__What to do__. Read through the entries below and copy each line where "root" turns up.

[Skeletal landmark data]
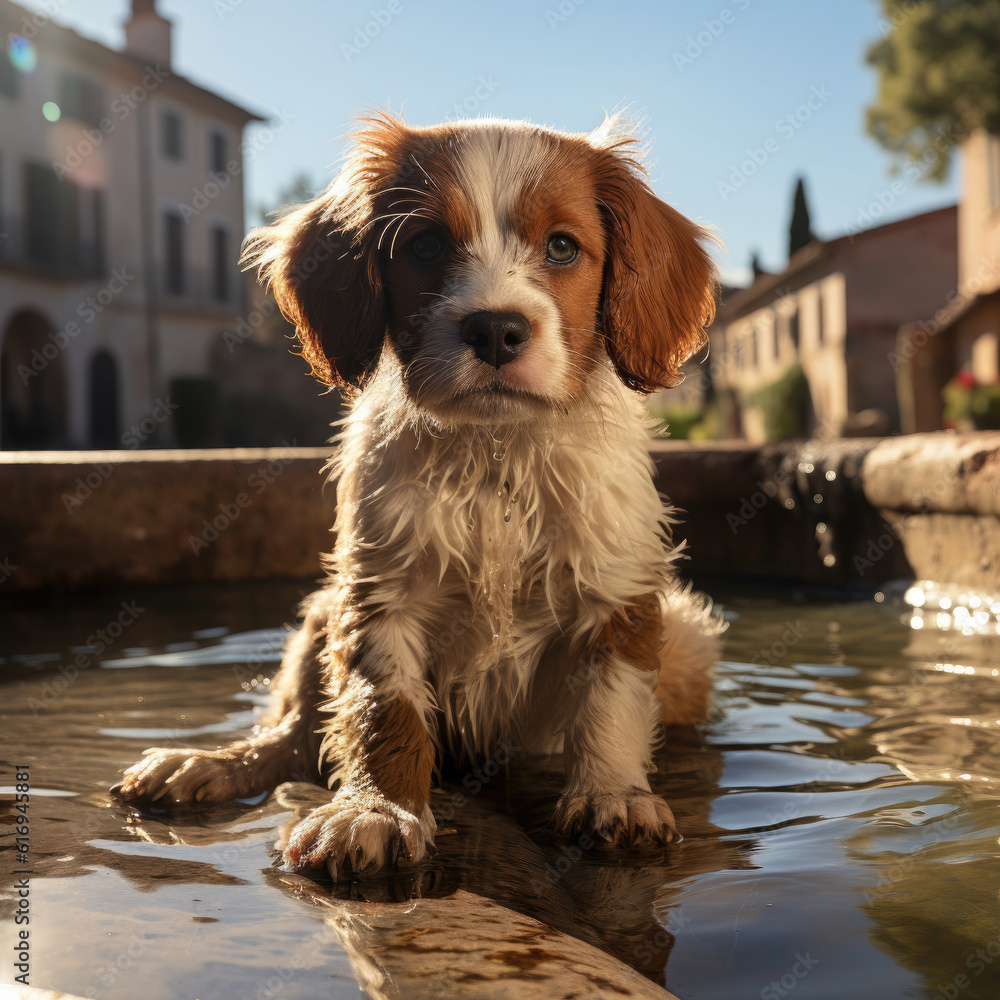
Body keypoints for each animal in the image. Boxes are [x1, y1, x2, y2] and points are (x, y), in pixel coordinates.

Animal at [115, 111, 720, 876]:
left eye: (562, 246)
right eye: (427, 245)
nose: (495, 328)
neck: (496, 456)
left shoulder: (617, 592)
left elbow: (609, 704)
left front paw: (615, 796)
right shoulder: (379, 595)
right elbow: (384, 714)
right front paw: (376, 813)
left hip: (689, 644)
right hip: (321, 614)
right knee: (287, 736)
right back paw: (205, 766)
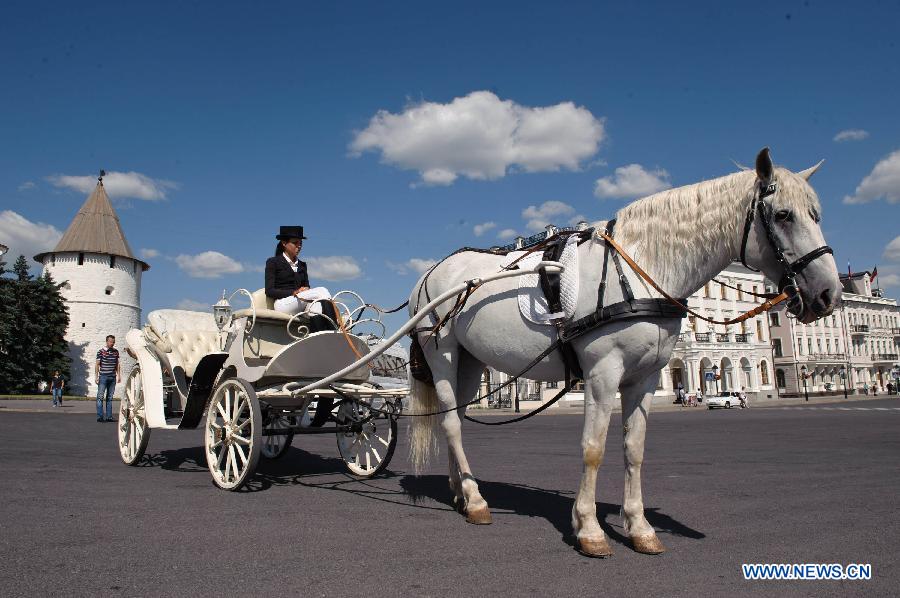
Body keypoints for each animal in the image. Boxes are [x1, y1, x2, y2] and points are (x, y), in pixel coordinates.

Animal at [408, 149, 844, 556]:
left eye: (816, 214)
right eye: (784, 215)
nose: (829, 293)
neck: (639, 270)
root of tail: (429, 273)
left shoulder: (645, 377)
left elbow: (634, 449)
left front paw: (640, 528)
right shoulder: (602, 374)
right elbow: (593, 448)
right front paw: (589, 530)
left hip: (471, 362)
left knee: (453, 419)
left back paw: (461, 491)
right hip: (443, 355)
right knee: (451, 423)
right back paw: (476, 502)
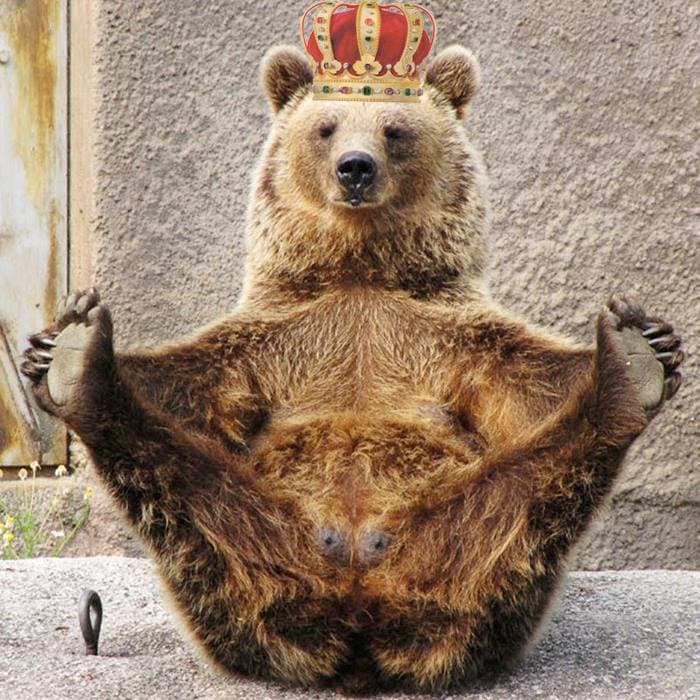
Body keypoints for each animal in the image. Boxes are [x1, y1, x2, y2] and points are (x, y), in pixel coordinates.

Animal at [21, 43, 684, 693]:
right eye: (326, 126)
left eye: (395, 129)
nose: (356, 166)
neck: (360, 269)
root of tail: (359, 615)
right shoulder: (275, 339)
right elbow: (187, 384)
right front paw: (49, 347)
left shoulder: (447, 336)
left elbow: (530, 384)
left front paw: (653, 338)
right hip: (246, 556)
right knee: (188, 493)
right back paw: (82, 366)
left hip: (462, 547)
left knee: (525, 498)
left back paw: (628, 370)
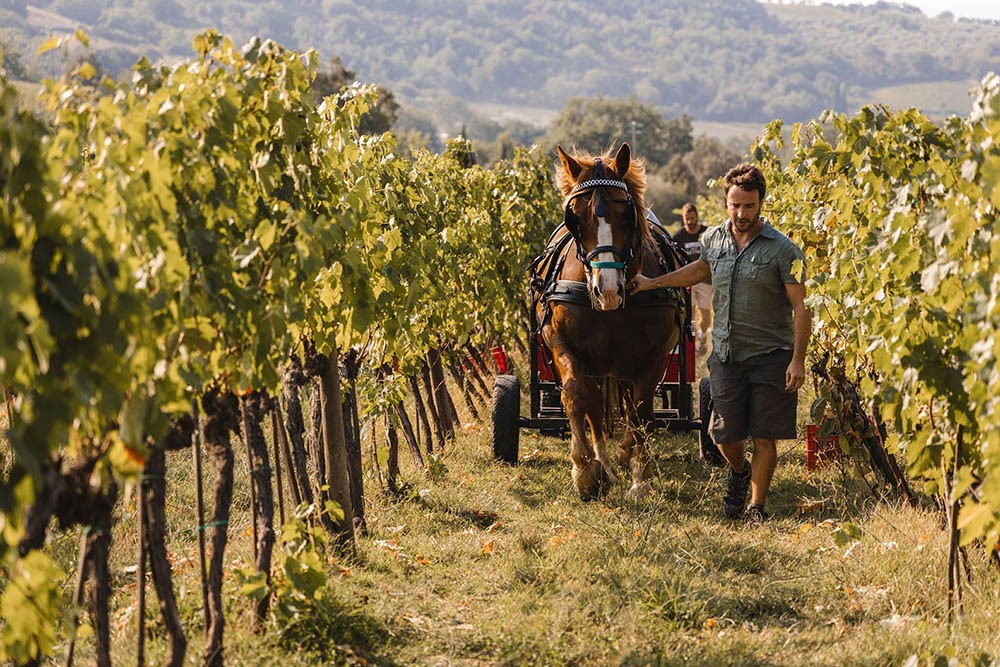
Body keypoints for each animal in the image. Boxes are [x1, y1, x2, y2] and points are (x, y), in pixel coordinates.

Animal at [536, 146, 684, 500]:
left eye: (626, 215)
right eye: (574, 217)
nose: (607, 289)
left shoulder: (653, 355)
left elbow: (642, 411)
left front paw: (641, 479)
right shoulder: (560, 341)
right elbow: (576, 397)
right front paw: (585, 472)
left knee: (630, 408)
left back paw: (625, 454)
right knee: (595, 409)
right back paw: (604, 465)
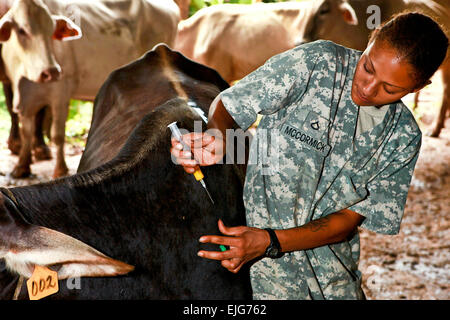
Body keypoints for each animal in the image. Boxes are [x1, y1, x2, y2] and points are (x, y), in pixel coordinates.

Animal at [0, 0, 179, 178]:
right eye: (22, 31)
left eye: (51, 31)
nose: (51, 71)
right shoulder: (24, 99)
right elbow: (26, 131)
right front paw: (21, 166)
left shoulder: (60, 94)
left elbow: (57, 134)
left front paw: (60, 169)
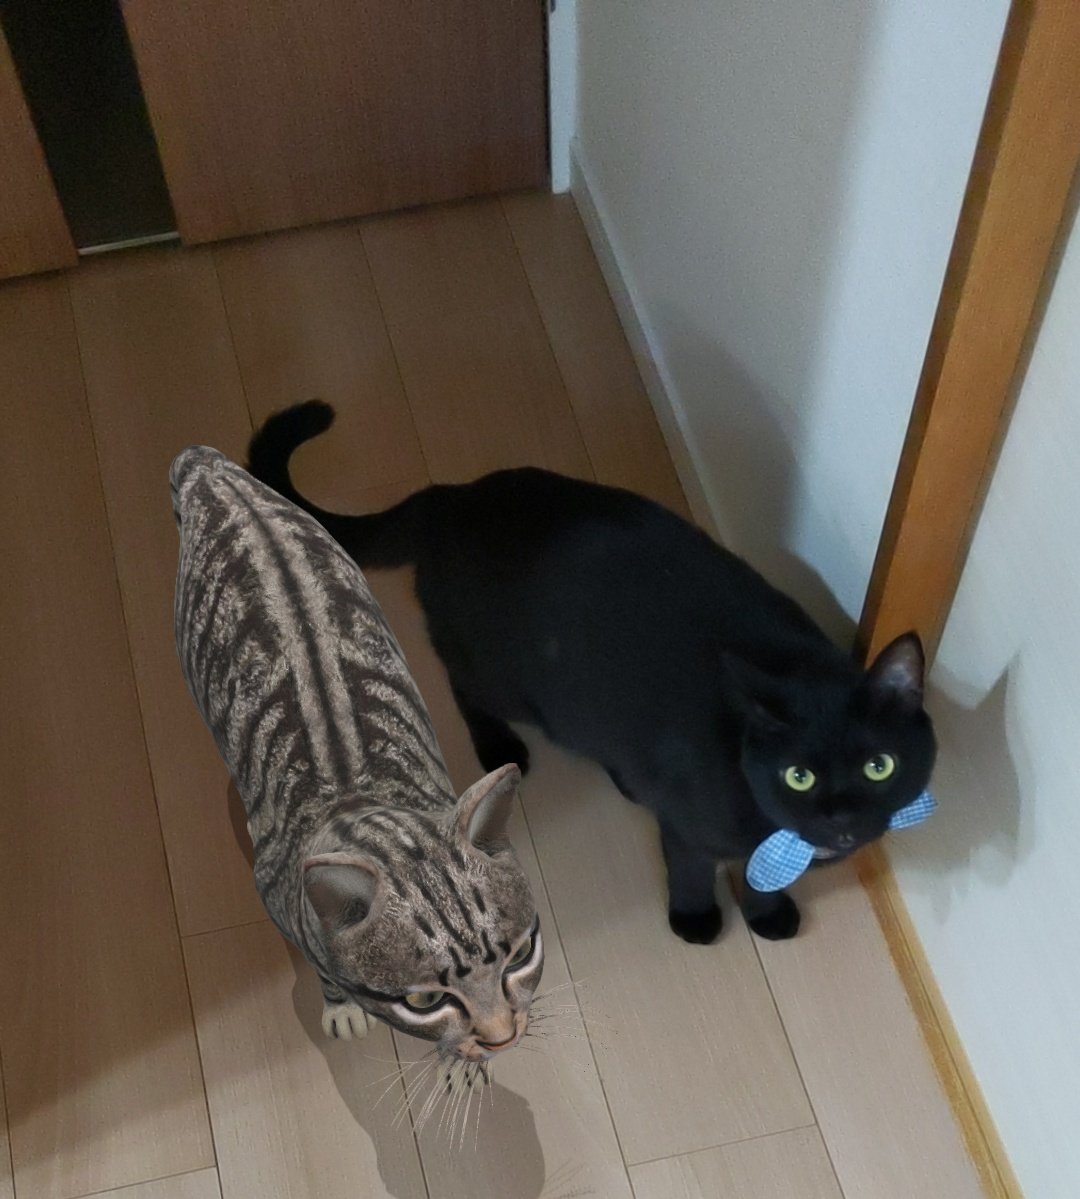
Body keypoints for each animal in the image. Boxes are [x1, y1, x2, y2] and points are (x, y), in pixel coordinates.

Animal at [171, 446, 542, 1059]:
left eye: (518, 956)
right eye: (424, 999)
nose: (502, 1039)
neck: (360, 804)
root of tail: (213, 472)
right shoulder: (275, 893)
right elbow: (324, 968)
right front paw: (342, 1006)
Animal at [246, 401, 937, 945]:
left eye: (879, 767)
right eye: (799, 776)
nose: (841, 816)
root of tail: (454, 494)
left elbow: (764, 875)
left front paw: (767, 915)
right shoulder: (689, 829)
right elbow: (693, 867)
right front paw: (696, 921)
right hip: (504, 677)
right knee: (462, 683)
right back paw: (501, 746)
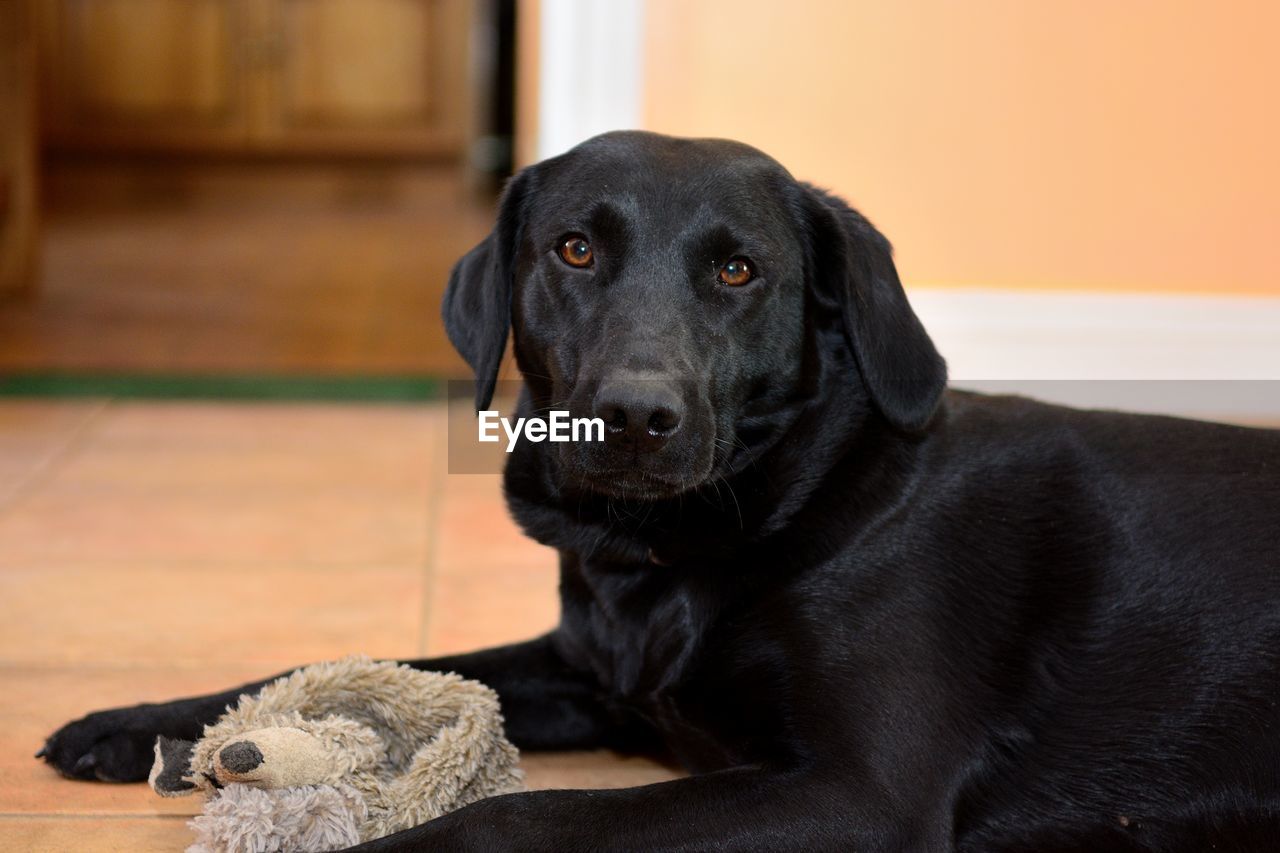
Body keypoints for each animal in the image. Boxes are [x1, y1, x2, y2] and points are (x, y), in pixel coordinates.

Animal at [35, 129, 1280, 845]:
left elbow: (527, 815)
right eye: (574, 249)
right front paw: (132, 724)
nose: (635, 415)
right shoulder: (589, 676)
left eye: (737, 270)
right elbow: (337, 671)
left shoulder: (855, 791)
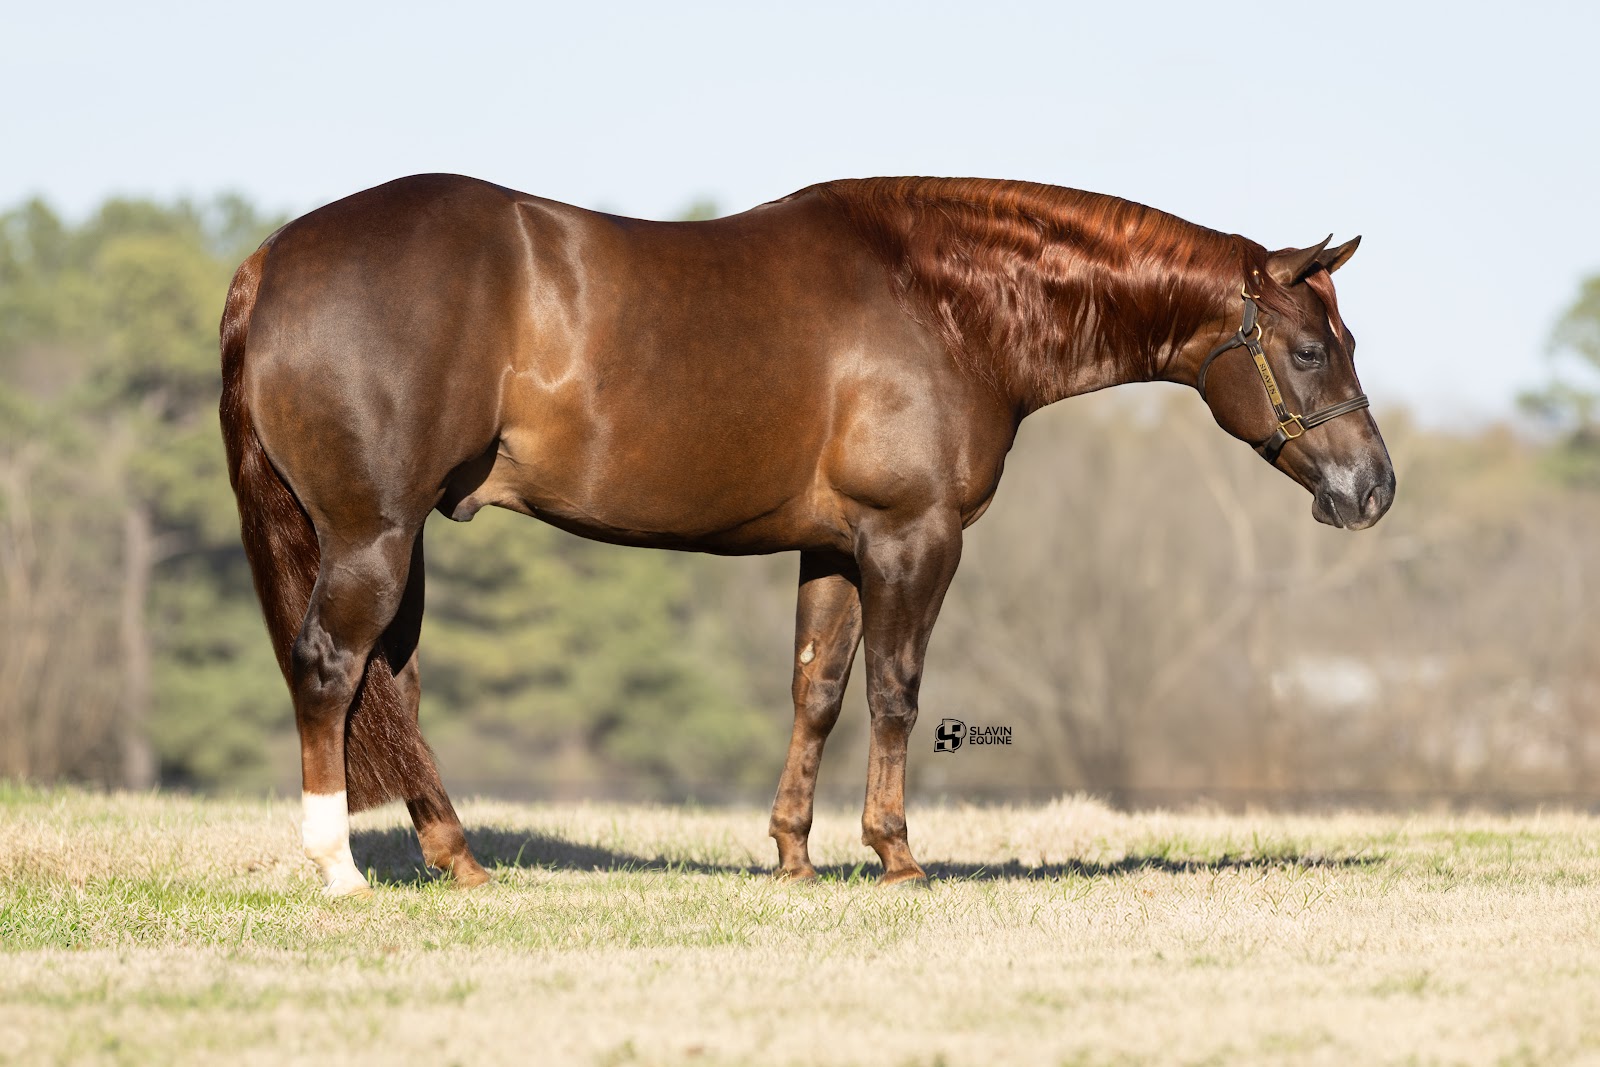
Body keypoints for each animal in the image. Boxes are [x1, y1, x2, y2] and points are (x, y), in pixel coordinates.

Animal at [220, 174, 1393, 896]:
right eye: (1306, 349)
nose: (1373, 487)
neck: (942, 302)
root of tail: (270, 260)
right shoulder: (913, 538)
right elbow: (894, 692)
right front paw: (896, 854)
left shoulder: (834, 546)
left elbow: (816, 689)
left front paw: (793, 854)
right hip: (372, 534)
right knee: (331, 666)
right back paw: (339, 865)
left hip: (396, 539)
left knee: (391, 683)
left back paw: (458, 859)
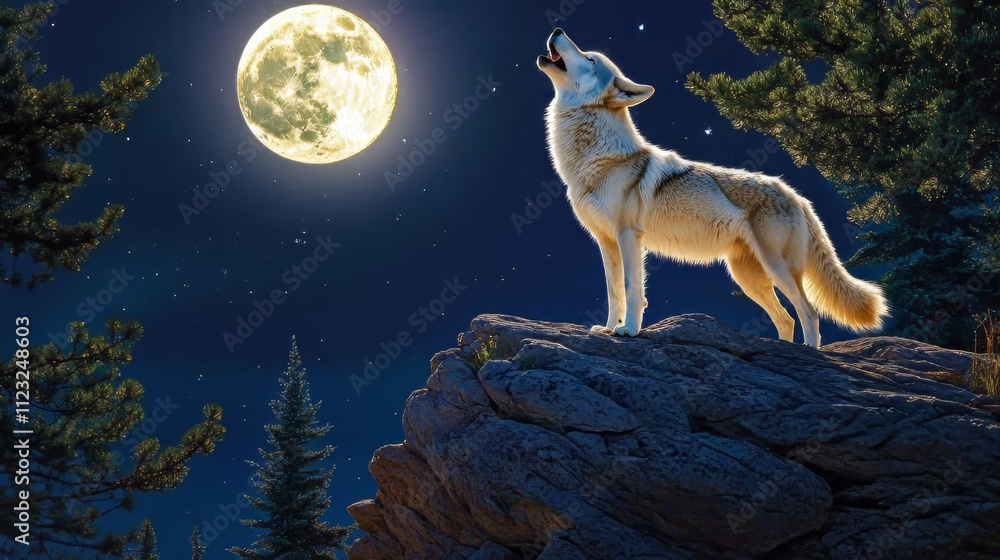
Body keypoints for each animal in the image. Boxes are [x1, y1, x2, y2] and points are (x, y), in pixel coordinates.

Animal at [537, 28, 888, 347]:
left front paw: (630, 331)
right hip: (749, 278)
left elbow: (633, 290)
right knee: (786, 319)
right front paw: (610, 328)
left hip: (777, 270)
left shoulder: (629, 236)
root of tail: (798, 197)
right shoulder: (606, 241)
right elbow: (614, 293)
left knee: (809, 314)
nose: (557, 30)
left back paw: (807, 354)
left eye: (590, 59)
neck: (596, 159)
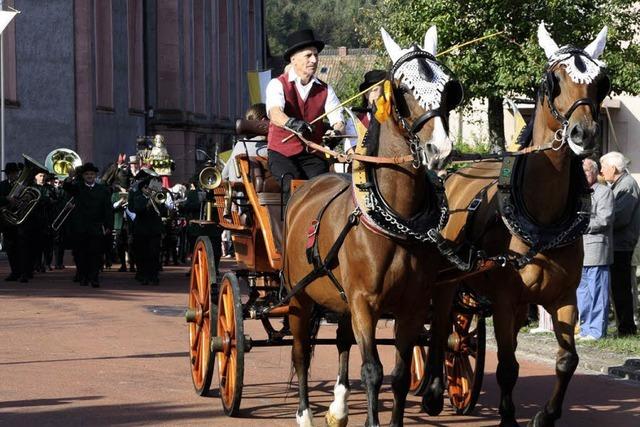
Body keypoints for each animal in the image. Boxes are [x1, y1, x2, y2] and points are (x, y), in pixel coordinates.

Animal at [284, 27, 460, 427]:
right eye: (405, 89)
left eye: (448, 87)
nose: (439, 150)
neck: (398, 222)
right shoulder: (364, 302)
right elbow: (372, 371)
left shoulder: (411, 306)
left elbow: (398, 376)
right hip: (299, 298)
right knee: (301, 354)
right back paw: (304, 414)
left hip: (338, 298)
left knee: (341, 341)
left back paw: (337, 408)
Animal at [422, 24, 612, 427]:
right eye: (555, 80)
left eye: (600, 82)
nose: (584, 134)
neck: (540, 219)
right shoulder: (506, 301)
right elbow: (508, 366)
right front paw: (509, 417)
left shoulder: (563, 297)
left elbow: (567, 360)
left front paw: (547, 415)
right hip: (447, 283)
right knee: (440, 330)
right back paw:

__Result below__.
root of tail: (429, 273)
root of tail: (359, 615)
root of tail: (213, 472)
root of tail: (454, 494)
root of tail: (270, 260)
root of tail: (798, 197)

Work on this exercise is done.